▶ What is being asked: Your answer should consist only of the lines below from the one with "310 154 138.31" through the one with "348 242 43.11", copied exactly.
-- Opening Marker --
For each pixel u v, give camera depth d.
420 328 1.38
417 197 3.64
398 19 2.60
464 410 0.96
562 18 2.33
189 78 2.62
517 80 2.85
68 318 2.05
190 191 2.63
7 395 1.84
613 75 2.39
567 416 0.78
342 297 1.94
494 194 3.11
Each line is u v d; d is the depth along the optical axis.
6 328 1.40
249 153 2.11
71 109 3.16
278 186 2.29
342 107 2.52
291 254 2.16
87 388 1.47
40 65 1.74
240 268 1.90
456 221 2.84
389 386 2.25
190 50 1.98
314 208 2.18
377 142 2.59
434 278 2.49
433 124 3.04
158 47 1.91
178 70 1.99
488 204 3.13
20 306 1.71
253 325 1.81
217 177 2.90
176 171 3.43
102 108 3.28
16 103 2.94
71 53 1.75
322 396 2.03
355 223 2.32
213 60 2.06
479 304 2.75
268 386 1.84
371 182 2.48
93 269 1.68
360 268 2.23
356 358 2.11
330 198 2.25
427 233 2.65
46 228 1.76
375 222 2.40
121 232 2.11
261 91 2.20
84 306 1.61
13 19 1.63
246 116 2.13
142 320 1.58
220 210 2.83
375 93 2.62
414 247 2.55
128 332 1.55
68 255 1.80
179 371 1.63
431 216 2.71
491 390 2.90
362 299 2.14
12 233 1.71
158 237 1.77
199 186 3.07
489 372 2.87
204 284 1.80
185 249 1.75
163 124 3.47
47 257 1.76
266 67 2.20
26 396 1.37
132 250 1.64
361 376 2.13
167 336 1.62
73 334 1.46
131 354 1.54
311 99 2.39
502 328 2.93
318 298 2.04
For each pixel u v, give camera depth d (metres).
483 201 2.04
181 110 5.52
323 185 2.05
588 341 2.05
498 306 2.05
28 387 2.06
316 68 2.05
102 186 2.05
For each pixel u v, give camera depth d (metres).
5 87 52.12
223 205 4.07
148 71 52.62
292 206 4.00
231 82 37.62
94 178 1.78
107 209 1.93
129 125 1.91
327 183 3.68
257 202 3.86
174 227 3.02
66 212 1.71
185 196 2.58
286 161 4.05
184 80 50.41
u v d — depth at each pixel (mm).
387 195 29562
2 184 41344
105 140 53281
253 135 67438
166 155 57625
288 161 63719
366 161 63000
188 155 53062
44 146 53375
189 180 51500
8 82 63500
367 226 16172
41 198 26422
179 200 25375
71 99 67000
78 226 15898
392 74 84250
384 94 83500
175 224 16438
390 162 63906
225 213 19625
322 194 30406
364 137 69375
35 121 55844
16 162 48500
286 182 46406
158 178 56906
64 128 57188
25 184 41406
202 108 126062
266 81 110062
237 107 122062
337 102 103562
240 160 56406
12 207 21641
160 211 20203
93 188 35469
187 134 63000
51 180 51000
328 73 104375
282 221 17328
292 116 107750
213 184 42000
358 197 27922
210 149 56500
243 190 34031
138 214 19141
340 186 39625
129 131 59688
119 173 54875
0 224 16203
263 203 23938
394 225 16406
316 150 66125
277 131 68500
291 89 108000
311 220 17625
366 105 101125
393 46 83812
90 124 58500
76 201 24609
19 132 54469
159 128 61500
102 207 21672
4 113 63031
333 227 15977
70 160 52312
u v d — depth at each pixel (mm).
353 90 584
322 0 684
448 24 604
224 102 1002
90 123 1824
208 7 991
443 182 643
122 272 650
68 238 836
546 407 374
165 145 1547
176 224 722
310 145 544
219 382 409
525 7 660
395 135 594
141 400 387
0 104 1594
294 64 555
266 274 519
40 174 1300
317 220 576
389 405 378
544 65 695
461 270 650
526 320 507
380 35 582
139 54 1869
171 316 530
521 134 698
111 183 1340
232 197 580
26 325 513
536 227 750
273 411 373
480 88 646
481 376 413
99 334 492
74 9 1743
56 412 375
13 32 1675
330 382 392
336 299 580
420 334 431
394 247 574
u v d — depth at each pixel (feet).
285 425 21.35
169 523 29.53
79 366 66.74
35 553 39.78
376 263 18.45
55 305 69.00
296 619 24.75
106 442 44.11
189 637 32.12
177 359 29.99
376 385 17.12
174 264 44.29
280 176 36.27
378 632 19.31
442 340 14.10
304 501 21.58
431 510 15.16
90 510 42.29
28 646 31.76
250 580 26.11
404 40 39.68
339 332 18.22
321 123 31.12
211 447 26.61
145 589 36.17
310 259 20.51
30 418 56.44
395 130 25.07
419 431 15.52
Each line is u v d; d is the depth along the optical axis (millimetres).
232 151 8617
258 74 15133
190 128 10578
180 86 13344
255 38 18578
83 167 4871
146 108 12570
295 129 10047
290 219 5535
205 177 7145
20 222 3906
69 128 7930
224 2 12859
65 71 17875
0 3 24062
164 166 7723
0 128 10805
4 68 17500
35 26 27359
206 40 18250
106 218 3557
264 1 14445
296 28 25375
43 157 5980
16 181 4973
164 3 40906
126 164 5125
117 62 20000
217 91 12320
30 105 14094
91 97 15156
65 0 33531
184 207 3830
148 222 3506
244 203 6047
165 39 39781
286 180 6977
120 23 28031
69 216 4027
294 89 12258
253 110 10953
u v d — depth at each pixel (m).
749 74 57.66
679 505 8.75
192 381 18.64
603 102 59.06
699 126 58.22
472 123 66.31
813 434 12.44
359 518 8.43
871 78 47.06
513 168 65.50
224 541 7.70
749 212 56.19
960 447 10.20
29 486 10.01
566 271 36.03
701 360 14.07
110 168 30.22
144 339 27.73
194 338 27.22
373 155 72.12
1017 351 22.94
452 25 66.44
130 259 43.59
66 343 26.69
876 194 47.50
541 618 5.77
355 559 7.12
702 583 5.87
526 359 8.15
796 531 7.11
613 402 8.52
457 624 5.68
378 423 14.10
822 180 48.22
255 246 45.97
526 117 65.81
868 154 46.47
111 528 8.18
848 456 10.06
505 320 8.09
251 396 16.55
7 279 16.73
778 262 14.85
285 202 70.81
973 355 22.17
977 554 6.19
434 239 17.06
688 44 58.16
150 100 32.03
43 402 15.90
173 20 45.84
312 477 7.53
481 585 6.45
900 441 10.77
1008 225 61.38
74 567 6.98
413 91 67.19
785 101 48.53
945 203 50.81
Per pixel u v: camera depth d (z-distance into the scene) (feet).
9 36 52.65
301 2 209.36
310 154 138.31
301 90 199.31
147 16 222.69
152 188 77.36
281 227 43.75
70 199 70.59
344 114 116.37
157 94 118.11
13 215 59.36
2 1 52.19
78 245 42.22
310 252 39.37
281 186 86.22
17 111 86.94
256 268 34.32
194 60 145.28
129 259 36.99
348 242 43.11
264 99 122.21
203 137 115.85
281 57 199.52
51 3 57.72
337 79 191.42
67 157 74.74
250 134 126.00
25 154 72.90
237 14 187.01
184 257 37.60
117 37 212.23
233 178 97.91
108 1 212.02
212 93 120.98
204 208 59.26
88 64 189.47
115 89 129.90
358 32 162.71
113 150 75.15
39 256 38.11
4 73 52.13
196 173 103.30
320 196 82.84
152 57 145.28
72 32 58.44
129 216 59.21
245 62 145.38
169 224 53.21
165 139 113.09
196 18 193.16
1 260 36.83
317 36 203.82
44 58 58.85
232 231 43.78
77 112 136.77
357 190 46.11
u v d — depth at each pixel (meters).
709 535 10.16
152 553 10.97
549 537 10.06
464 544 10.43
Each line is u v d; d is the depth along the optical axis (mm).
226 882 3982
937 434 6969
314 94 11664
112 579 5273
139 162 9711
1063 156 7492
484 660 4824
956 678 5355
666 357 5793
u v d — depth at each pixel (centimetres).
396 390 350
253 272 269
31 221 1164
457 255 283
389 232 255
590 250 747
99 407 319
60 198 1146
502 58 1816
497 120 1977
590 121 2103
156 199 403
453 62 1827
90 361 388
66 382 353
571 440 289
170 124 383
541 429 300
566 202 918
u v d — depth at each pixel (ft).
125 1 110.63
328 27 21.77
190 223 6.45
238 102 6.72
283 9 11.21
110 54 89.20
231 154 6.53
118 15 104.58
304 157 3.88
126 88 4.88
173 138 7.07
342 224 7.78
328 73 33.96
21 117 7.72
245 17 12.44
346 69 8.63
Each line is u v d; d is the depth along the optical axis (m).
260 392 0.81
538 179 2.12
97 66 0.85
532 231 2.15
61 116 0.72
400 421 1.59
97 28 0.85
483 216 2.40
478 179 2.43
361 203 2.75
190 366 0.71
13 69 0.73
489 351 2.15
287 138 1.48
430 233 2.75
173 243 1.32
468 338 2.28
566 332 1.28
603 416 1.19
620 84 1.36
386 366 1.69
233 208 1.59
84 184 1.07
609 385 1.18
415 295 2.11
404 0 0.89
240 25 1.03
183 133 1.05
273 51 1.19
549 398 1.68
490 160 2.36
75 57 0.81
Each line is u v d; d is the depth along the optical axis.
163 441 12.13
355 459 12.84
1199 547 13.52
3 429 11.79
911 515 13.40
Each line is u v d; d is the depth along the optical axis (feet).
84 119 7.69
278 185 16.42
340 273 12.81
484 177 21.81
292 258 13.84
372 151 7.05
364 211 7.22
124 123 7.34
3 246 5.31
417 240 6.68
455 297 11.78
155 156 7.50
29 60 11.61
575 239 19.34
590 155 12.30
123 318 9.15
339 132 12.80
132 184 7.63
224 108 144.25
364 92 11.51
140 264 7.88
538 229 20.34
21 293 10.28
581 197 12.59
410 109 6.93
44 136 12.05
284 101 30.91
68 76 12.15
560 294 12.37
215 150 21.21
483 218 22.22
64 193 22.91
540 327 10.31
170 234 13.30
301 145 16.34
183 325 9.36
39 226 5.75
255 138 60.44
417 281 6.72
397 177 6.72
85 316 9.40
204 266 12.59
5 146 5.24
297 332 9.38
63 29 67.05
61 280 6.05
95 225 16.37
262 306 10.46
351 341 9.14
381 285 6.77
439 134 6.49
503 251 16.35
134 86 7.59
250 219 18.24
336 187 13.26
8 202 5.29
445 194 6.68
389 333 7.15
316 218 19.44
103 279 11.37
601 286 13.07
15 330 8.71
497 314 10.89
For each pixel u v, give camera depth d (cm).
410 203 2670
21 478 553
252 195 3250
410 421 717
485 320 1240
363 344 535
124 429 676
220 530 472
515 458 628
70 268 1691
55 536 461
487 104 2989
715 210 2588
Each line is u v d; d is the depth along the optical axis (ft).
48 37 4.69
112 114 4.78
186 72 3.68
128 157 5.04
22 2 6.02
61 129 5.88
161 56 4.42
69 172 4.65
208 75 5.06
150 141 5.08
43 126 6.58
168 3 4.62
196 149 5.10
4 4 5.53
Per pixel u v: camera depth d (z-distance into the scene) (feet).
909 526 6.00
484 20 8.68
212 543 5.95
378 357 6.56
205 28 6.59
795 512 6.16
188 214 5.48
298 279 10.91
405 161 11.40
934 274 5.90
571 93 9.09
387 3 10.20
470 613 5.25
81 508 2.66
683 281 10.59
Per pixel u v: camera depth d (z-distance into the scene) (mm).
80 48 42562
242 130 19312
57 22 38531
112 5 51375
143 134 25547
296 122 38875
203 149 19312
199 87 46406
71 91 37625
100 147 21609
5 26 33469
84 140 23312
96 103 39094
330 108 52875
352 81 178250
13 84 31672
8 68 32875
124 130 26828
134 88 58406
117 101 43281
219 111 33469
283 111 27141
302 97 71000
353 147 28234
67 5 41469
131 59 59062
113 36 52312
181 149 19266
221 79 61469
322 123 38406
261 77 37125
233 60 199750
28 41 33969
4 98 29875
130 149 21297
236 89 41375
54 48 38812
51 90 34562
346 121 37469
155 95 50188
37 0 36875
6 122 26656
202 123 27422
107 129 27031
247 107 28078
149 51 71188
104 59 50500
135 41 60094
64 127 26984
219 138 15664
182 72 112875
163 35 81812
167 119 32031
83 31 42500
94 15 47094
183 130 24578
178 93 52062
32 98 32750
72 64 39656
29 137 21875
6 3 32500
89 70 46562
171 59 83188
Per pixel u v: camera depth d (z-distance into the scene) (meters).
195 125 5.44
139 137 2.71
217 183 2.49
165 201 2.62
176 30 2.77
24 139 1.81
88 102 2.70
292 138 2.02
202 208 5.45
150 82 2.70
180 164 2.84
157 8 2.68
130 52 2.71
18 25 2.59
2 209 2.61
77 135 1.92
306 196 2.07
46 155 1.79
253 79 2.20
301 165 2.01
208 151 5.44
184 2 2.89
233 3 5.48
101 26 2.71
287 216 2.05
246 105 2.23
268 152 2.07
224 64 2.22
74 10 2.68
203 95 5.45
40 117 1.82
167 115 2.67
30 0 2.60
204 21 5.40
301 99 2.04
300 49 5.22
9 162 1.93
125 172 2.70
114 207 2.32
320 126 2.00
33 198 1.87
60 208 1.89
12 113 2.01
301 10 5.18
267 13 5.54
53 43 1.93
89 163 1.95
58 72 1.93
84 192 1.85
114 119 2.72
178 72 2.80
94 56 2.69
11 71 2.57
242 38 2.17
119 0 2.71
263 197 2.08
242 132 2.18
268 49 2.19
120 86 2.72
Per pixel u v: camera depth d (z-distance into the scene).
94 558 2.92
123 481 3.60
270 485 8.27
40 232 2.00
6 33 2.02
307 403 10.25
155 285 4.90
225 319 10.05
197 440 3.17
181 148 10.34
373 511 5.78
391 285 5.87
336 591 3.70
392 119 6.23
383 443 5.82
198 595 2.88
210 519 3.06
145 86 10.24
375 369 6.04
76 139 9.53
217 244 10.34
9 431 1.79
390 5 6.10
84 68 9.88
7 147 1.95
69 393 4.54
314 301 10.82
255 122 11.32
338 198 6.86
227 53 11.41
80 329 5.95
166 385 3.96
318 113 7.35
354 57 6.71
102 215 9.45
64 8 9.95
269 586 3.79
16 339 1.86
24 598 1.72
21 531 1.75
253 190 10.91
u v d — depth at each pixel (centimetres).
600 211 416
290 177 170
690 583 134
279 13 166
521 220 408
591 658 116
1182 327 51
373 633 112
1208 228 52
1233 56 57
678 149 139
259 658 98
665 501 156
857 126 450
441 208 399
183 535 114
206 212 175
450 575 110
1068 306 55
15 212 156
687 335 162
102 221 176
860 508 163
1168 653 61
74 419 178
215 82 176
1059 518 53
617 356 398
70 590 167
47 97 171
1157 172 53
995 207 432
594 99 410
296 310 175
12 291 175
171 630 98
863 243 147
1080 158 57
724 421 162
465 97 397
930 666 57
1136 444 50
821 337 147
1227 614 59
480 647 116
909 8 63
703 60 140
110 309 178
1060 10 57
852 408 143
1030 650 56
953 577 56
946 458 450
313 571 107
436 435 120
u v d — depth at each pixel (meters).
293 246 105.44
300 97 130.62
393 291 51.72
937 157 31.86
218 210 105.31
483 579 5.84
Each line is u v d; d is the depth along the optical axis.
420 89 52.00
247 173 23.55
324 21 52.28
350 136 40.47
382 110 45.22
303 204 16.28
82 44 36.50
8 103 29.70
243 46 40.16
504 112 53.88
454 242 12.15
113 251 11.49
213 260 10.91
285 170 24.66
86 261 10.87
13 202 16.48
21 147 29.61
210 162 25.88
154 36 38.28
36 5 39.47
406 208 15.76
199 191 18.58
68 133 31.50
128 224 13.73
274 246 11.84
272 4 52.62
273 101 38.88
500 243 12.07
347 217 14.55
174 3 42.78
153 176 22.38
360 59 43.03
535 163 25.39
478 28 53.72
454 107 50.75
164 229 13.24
-- Closing Marker --
▶ Expected output:
310 154 138.31
301 90 199.31
147 16 222.69
152 188 77.36
281 227 43.75
70 199 70.59
344 114 116.37
157 94 118.11
13 215 59.36
2 1 52.19
78 245 42.22
310 252 39.37
281 186 86.22
17 111 86.94
256 268 34.32
194 60 145.28
129 259 36.99
348 242 43.11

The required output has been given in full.